Certamente, Duso oferece bons argumentos em seu artigo para justificar essa divisão entre as épocas do pensamento político. Contudo, ao debatermos o texto, ficamos com a impressão de que ela estaria baseada em generalizações muito amplas, e que talvez esses dois grandes “blocos históricos” não seriam tão unificados assim por seus respectivos “princípios organizadores”. Foi nesse momento que fiz referência a Rousseau para pensarmos a dificuldade presente na ideia do “limiar-epocal”. Sem dúvida, a obra política rousseauniana rejeita diversas teses centrais do modelo aristotélico, e se constitui tendo o quadro conceitual hobbesiano em vista. Entretanto, uma das diferenças mais importantes entre Rousseau e os outros contratualistas é sua busca por incorporar elementos do republicanismo antigo em sua reflexão política. Isso é visível desde o Primeiro Discurso, no elogio às cidades de Esparta e de Roma, e aparece constantemente em outros textos, nos quais o filósofo coloca em evidência o papel da virtude cívica para a coesão do Estado, do patriotismo e da subordinação do governo aos ditames do bem público. Esse “retorno aos antigos” não significa, é verdade, a adoção de uma concepção pré-moderna de política, mas é algo que está no cerne das propostas de Rousseau e não pode ser subestimado, uma vez que ajudou a moldar sua crítica da modernidade.
Provavelmente, chamar a atenção para essa mescla de elementos antigos e modernos na obra de Rousseau não é suficiente para colocar em cheque a perspectiva sugerida por Duso. Porém, fazer isso parece válido pelo menos para mostrar que a complexidade das ideias de alguns autores dificulta seu enquadramento em determinadas classificações.
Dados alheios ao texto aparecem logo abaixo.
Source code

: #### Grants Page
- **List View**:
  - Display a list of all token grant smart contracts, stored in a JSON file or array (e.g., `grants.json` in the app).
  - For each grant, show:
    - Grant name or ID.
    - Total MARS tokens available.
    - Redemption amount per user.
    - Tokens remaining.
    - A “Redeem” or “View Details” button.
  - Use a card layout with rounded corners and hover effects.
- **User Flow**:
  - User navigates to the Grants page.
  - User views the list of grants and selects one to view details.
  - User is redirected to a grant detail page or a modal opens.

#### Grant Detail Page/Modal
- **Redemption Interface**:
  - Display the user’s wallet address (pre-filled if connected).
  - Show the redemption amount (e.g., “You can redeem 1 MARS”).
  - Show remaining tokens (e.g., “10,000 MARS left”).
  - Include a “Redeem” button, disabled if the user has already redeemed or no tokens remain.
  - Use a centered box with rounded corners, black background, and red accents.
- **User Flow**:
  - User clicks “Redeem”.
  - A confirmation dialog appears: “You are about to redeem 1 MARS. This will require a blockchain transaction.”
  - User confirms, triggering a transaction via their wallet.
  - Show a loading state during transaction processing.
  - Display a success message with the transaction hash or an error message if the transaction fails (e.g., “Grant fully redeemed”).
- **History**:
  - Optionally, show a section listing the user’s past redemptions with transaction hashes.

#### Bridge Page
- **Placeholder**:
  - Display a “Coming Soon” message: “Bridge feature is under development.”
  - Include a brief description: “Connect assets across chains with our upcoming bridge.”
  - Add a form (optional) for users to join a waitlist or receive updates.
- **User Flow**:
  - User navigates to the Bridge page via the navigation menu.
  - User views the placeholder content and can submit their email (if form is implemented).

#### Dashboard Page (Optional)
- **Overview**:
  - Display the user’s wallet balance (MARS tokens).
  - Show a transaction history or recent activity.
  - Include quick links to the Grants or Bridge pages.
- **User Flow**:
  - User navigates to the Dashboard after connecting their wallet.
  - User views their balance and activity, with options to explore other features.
Se retomarmos o texto de Leo Strauss, por exemplo, vemos que ele propõe um marco diverso daquele fixado por Duso para a ruptura com a filosofia política clássica, ou seja, Maquiavel em vez de Hobbes. Além disso, Strauss também discerne três diferentes “ondas” dentro da modernidade, cada qual com enfoques que as distinguem, em alguma medida, das outras.
Enfim, mesmo se for correto dizer que os conceitos políticos modernos só adquirem sentido a partir do “princípio organizador” fundado em Hobbes, incluindo vários dos conceitos empregados pelo autor do Contrato Social, será que também não há certos conceitos usados por Rousseau que somente fazem sentido quando os remetemos à forma como a Antiguidade Greco-romana entendia a política? Ou então seria mais adequado afirmar que até mesmo esses conceitos que evocam as instituições e os costumes dos antigos, ao serem utilizados por Rousseau, o são de um modo completamente integrado à forma moderna de compreensão da política?